La démocratie représentative a un vice profond, celle de séparer le peuple du pouvoir. Mais quel est donc l'autre choix? Vous devez avoir en tête "la démocratie directe", puisque c'est le titre que vous voyez tout juste au-dessus de ces lignes… Oui mais… qu'est-ce que c'est?

Cette forme de démocratie, aussi appelée participative, consiste à remettre le pouvoir entre les mains du peuple. S'il reste impossible d'entasser sept millions de personnes dans le parlement pour débattre des enjeux politiques, rien ne dit qu'il n'est pas absolument possible de faire participer chaque citoyen à la prise de décisions.

Le modèle le plus évident de démocratie directe se structure par l'entremise de conseils. Les conseils sont des organisations de base où peuvent se rassembler les citoyens intéressés par les enjeux du jour, en débattre et prendre leur décision. Un délégué élu, l'équivalent en quelque sorte d'un député, les représentera ensuite devant les autres délégués, chacun strictement tenu de respecter les décisions prises à la majorité par son conseil. C'est là que réside toute la différence.

Certains prétendent qu'il serait mauvais de laisser le peuple influencer les décisions politiques, que ce serait donner le pouvoir aux idiots puisque ce la majorité de la population n'a pas de diplôme en quelque domaine proche de la politique.

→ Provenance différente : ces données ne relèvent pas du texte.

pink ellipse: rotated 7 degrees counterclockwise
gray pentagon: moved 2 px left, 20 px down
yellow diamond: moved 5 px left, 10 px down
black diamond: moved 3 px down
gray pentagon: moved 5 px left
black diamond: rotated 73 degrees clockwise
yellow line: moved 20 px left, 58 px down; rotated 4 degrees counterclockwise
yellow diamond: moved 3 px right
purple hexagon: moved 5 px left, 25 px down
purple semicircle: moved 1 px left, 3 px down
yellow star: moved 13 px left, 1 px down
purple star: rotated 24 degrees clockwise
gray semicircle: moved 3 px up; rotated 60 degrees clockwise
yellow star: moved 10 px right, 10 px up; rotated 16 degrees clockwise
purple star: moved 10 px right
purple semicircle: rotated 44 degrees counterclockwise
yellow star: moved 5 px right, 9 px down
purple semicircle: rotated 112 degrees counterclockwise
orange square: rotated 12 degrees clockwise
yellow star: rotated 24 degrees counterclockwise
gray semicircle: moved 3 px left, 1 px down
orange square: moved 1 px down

Comme si une ministre ayant dirigé successivement - et désastreusement - les ministères de l'éducation, de la santé et des finances pouvait être experte dans tous ces domaines…

Il est vrai que le premier venu n'est pas nécessairement un expert, mais c'est à cela que servent les fonctionnaires. Le peuple n'a pas besoin de savoir au cent près de combien a besoin un hôpital pour fonctionner pour savoir qu'il veut qu'il fonctionne, en cela il est parfaitement qualifié pour l'exiger de l'état. Affirmer qu'il ne le devrait pas revient à dire que seuls les mécaniciens devraient être autorisés à conduire une voiture.

D'ailleurs rien n'empêche les gens de s'éduquer, sans aller à l'université il est possible d'apprendre les rudiments du fonctionnement d'un état et quiconque en ressent le moindre intérêt devrait pouvoir obtenir tous les renseignements qu'il désire.

Les gouvernements élus pour une période interminable sans qu'on puisse les renvoyer s'ils sont malhonnêtes ou incompétents, qui ont la voie libre pour faire tout ce que bon leur semble et se pensent au-dessus du peuple sont une véritable farce. Nous n'avons pas choisi ce système électoral qui nous laisse un semblant de pouvoir aussi mince. Il n'y a pas de démocratie sans un véritable contrôle par le peuple. Ce pays nous appartient, à tous, ne tolérons plus qu'il soit accaparé par une minorité prétendant agir en notre nom.